TEXTAUSZUG:
########################################

Rechtsextreme haben Homo-, Bi-, Inter- und Transfeindlichkeit nicht für sich allein gepachtet. Auch Vertreter der katholischen Kirche (freilich nicht alle) haben zum Privatleben queerer Menschen einiges zu sagen. So kritisiert der Lesben- und Schwulenverband zum Beispiel eine Predigt des Passauer Bischofs Stefan Oster Ende 2020, in der er neben der Herabwürdigung von intersexuellen und trans Personen Folgendes sagte: „Ich durfte in meinem Leben sehr beeindruckende Menschen kennenlernen, die homosexuell empfinden, auch sehr gläubige. Darunter sind solche, die in gleichgeschlechtlichen Partnerschaften leben und die zutiefst unter dem leiden, was die Kirche zu Homosexualität sagt. […] Und dennoch sagt die Kirche, dass das Ausleben dieser Neigung, nicht die Neigung selbst, aber das Ausleben dieser Neigung, Sünde ist, nicht richtig ist.“ Sein Credo: Homosexuelle leiden zutiefst unter der Haltung der Kirche und das ist auch richtig so. Auch der Regensburger Bischof Rudolf Voderholzer spricht sich gegen die Segnung queerer Paare aus.
Hinzu, das ist die größte Belastung im Alltag, kommt mit fließendem Übergang die LGBTQ+-Feindlichkeit aus der sogenannten Mitte der Gesellschaft. Der noch wohlmeinende Tenor hier: Homosexualität und andere „Abnormalitäten“ würden toleriert, solange „die“ das zu Hause machen. Solange „die“ mich nicht anfassen. Auf den Schulhöfen gelten vermeintlich feminine Züge unter Männern als „voll gay“, und in den Bänken und Tischen ist neben den stilisierten Fenstern, die einmal Hakenkreuze waren, die Bezeichnung „Schwuchtel“ eingeritzt. Es geht unter die Haut. Teenager sind eben so, hört man dann oft, das dürfe man nicht ernst nehmen. Nur: Man war damals selbst auch nur ein Teenager. Verletzlich und auf der Suche nach einem Mindestmaß an Anerkennung und Zugehörigkeitsgefühl, nach Liebe und Partnerschaft, oft allein auf weiter Flur. Es scheint besonders das Aufwachsen zu sein, das schwierig ist auf dem Land. Die Angst, die Einsamkeit im Paradies zwischen all den Evas und Adams.

########################################

MATERIALINHALT:
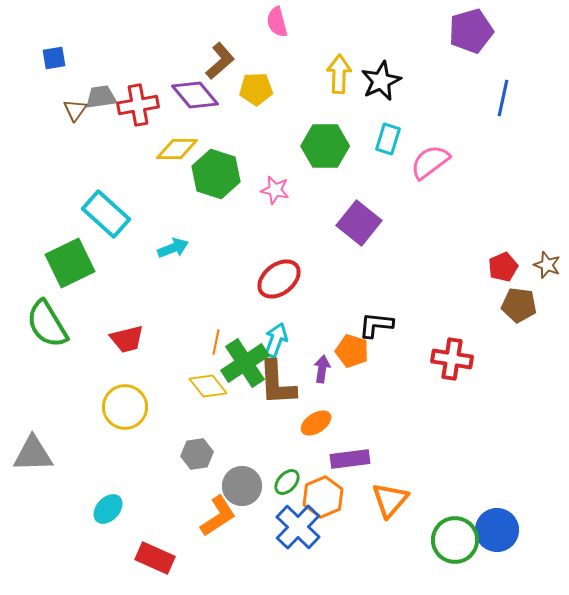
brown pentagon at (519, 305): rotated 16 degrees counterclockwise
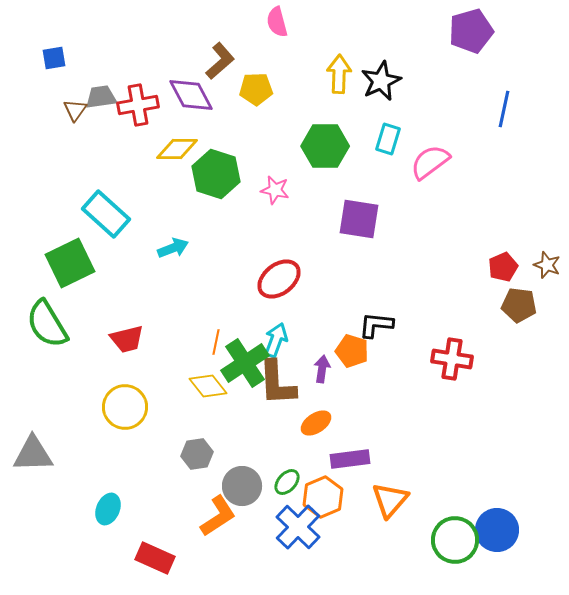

########################################

ZIEL: Welcher Verband kritisiert laut dem Textauszug die Predigt des Passauer Bischofs Stefan Oster von Ende 2020?

ANTWORT: Der Lesben- und Schwulenverband.